For nearly forty years, the sun rose in the morning to hammer truth into each living mind that wondered past the decaying wood and set in the evening to cover the horrid measures.

For several tearful years, people remembered the ghastly dealings that brought misery upon the residents of Mary King's Close.  Mourners crossed over the Close and whispered parts of Holy prayers into their shaking hands. They prayed for those they knew, for those they didn't and for each soul that climbed their way to Heaven.

The plaque shifted into the supple soil and buried itself for secrecy.
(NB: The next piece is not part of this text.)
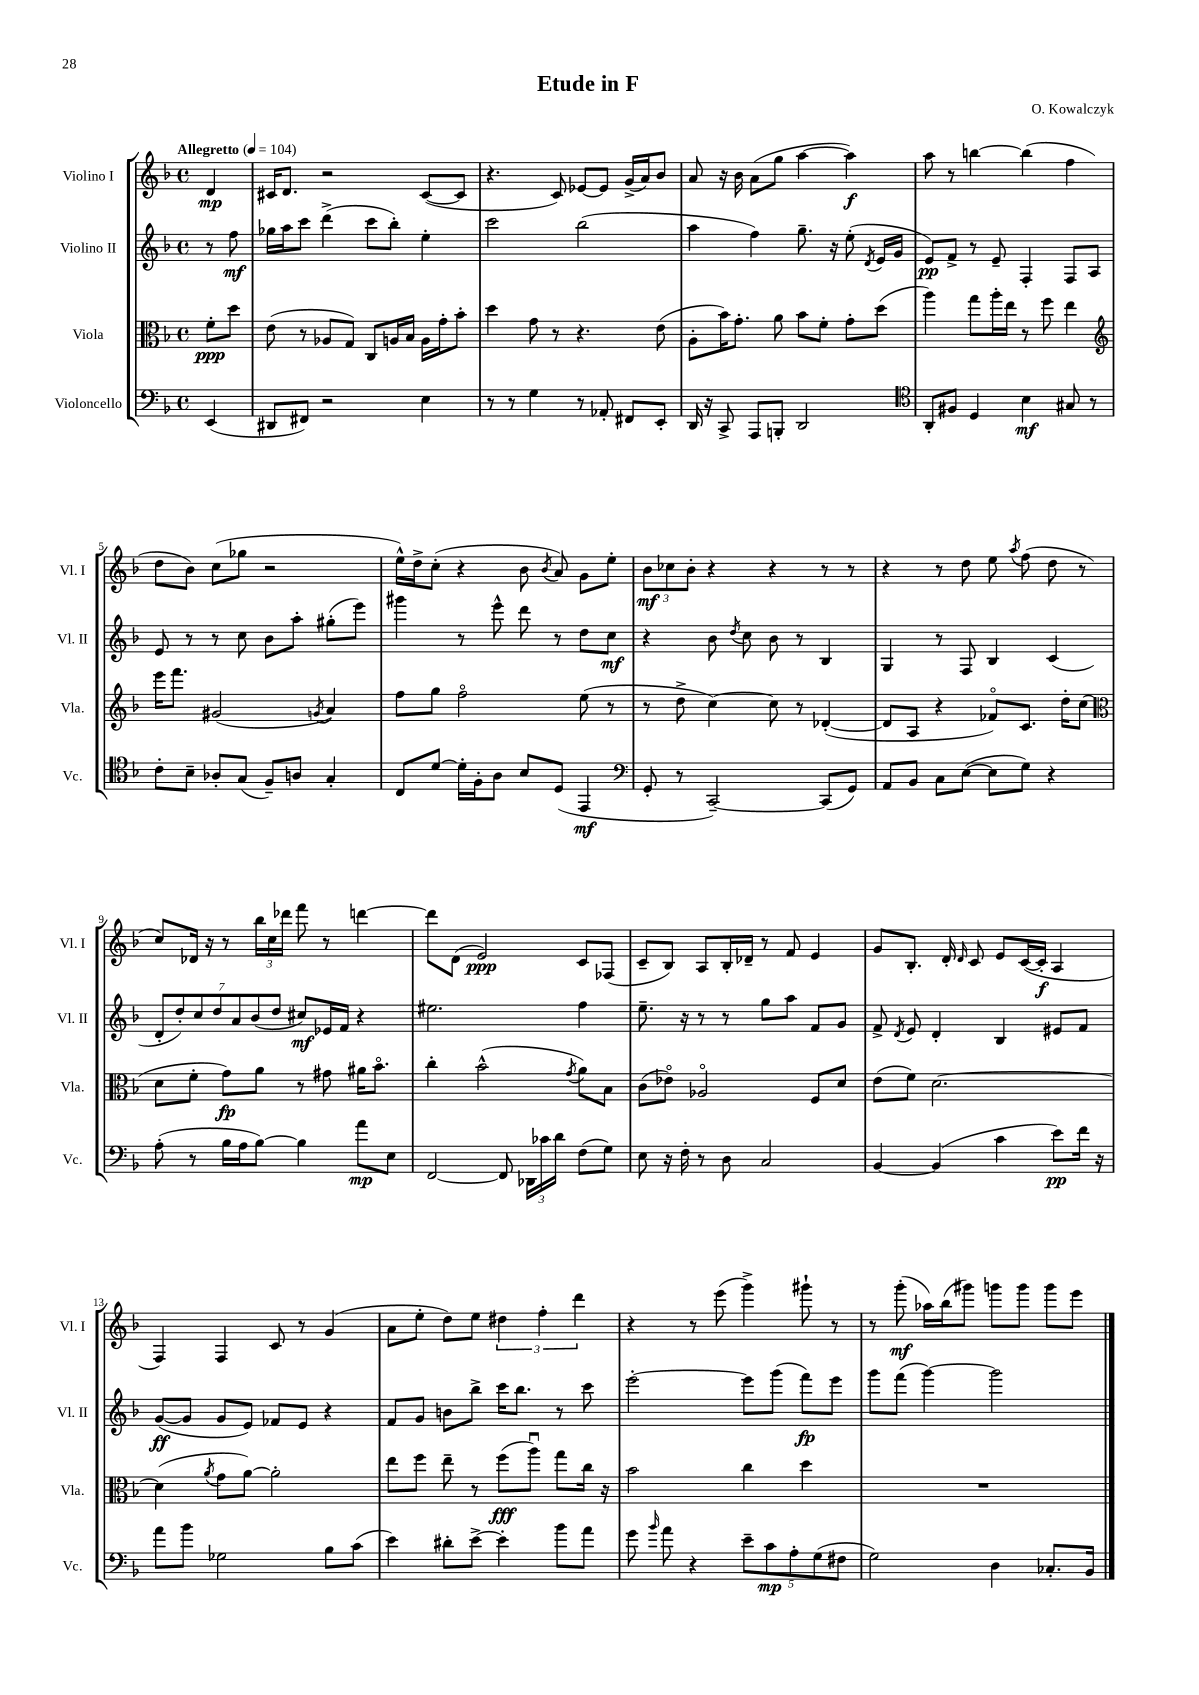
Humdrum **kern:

The stone's sharp lines faded, by unsympathetic weather, to present a far resemblance to the words that used to be.  The previously sharpened corners were smoothed into round mounds as Death pressed itself upon the facade of the previously glorious Mary King's Close.

But slowly, very slowly people began to forget about the despair that captured the walls and took hold in each home. The people of Edinburgh were weaned away from the Close's enchanting opening and let the Close slip into the cities' mundane scenery.  The forgetting started with the toddlers who were frightened by the smell and cried every time they saw the entrance claiming to hear things moving.  After the toddlers, the adults lost interest and simply skipped by the Close without thinking one thought and only focusing on their lives. Eventually the disregarding reached the older generations that remembered everything else.

Life carried on throughout all the deaths that drifted into the background of history. For nearly forty years, men and women married, had children, watched as the children turned to adults and finally watched as they tied the knot.  Life moved on in Edinburgh.

But the dead were more reluctant to act like the living mirrors.